Selection:
This was a question that was asked in a Linkedin group that I belong to recently and oddly enough was also the basis of the question I was asked by a client yesterday who wanted to know how they could get more visitors to their site. I imagine that it’s also a question that many website owners will have asked themselves at some point or other (or will do in the future).

Traffic

Image by Sean MacEntee, used under Creative Commons License Original here

This article is aimed at showing you why this is the wrong question to be asking.

1st of all you need to define “enough traffic” – I have some clients who get a small (100’s of visitors) a month but convert a large number of these into sales and are happy with this rather than get millions of visitors and no conversions. Of course I want them to get more visitors and keep or even improve the conversion rate but Google reports that there are only 100’s of searches a month for their service so unless they can somehow increase the number of people searching for their service that’s not very likely.

Of course you could increase your traffic by buying visitors although I should tell you that in the past (several years ago) I carried out experiments where I brought 50,000 visitors to a site.  The results were as I had expected, but it was worth spending a few pounds to make sure, the visitors came into the site and left straight away so they were really of no use apart from “bragging rights” that the site in question had had over 50,000 visitors in a month.

I, and many SEO professionals that have been in the industry for any length of time and understand the process, firmly believe that your main emphasis should be on the end result (the number of conversions however you count this – it could be a sale or a visitor filling in a contact form for example) and not on the raw numbers of visitors.

What to work on:
Write the next part of the article on website traffic and conversions, starting after its last sentence. These records have no connection to the text.

Dataset items:
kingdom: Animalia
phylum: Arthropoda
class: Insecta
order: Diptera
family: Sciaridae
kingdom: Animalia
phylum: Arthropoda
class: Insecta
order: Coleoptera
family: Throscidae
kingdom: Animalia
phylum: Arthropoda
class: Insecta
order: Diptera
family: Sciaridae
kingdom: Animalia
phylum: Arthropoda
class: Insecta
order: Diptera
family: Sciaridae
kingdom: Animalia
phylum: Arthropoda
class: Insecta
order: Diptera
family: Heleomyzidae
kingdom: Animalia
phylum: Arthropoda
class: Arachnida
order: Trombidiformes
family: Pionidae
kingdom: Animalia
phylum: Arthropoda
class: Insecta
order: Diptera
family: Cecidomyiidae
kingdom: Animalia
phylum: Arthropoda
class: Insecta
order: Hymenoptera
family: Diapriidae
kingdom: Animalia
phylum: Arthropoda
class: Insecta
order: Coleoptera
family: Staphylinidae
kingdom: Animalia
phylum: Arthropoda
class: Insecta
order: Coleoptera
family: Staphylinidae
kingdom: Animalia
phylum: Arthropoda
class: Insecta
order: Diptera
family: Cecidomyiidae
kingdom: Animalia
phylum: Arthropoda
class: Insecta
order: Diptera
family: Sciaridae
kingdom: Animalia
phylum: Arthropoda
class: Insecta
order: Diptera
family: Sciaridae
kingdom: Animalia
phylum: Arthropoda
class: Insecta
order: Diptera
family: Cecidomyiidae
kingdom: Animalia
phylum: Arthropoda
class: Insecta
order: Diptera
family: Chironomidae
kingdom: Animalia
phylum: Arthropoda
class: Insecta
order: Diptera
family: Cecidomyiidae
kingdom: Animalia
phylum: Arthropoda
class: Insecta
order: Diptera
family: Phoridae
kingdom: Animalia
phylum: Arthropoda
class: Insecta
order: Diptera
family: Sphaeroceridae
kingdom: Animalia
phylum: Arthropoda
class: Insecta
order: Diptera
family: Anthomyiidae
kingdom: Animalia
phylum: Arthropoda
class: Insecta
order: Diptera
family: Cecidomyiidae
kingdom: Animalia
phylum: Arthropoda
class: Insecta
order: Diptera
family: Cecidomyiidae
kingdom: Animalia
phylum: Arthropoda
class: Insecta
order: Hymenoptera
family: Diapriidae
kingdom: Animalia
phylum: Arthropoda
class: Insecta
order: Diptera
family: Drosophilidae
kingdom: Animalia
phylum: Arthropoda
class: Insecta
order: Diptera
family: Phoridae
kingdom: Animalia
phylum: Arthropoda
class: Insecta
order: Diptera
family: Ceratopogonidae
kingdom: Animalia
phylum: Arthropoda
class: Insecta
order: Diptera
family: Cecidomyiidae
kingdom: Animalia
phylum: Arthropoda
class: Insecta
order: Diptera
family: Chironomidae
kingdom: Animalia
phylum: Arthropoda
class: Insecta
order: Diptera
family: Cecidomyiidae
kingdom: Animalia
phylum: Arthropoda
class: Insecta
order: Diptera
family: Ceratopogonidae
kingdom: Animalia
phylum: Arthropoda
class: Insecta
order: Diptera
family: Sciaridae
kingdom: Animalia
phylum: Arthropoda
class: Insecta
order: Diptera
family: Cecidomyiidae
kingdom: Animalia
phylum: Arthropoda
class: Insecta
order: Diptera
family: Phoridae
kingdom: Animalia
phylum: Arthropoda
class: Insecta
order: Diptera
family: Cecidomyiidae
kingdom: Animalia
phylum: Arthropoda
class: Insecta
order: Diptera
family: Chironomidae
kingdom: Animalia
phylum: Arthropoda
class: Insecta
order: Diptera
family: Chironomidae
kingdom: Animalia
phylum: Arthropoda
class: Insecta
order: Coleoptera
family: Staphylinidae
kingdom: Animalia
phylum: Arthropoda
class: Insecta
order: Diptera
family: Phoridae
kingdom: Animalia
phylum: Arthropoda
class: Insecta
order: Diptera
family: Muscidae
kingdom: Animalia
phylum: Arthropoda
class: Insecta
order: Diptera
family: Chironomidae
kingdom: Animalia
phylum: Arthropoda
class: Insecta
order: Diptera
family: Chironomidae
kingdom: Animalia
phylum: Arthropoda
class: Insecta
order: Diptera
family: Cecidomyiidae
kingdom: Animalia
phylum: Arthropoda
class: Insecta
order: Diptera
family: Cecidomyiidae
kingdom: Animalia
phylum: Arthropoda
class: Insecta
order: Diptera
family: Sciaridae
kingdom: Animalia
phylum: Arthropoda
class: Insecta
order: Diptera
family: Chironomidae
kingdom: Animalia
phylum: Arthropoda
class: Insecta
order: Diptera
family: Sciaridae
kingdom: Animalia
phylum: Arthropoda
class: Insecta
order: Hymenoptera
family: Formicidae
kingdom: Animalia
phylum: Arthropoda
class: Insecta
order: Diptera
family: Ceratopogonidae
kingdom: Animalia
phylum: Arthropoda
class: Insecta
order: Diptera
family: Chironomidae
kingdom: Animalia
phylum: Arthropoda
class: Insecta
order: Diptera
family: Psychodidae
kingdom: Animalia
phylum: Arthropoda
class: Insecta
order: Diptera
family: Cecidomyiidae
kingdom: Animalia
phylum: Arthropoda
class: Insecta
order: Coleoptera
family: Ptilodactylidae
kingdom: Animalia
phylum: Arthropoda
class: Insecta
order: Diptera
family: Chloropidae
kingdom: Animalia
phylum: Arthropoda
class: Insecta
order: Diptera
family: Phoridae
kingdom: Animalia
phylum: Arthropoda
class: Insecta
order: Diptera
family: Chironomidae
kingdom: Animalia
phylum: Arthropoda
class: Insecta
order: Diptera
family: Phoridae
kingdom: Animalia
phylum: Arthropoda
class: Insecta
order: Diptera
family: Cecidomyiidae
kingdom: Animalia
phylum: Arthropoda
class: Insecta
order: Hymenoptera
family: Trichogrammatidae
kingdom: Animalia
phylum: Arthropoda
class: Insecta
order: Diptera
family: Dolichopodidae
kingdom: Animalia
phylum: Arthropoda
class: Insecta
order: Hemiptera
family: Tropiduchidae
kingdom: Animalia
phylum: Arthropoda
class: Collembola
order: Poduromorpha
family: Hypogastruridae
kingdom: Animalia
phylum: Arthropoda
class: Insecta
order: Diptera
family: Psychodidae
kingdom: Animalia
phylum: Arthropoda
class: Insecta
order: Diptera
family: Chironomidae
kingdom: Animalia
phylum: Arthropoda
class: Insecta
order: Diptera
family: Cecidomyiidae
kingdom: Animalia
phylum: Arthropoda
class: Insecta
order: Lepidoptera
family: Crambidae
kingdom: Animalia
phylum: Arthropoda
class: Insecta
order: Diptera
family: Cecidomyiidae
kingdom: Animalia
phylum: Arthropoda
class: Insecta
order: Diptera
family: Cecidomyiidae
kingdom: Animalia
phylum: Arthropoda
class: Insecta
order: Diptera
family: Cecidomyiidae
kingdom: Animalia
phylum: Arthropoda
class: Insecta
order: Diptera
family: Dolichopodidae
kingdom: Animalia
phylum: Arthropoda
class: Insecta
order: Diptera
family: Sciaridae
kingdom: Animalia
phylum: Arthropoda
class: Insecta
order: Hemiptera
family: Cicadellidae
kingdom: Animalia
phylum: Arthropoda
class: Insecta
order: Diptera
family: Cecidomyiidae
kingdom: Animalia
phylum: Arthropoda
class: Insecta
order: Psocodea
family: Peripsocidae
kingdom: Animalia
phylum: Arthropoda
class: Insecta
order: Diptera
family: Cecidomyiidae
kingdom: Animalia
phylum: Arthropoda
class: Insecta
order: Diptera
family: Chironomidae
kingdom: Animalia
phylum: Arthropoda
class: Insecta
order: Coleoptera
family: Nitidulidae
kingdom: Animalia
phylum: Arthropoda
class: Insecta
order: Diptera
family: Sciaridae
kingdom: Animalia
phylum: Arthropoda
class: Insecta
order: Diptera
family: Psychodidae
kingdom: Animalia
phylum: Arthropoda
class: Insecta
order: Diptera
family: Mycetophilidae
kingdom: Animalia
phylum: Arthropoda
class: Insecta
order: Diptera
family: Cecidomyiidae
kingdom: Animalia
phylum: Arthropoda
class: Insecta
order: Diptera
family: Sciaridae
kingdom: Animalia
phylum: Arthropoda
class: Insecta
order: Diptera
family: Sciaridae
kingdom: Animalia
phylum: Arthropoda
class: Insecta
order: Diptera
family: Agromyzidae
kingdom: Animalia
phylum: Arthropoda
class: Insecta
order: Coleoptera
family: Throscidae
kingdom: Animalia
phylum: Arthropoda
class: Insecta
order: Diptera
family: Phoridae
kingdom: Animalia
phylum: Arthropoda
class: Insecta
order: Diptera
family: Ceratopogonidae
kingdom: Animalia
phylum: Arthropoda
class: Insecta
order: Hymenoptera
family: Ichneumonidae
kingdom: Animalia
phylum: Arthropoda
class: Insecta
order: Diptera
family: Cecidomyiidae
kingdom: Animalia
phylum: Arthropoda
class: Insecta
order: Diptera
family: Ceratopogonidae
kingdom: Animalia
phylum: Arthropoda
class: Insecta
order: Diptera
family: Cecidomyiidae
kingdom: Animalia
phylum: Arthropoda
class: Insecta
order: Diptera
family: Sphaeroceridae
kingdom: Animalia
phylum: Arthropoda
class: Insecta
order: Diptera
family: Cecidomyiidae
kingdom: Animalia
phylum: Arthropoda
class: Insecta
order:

Output for this exercise:
Having said that I have listed a few basic thoughts as to why a website might not be getting “enough” traffic below :-

1. The site pages are not optimised correctly, if at all, and are not being found in the search results – this may include bad SEO having been done in the past meaning that the pages on your site have been penalised for some reason (bad links, poor quality content, duplicate content or some other reason).

2. The pages have been optimised but for the wrong things – ie, they have been optimised for phrases that no one is searching for.

3. The description and title in the search snippet is of poor quality (spelling for example) putting people off of clicking on the result.

4. The search snippet isn’t engaging people enough to make them want to click on the result.

5. The site doesn’t have enough pages to generate the number of visitors that you are wanting (it’s more difficult for a single page site to get a lot of visitors that it is for a site of, say 20 or 30 pages).

There may well be other reasons why you are not getting enough visitors but in my experience these are the first things to look at, but remember just having lots and lots of visitors doesn’t mean that your website is working or is successful.  The mark of a successful website is, in my view, a healthy conversion rate.  What do you think?  Is the number of visitors a mark of a successful website?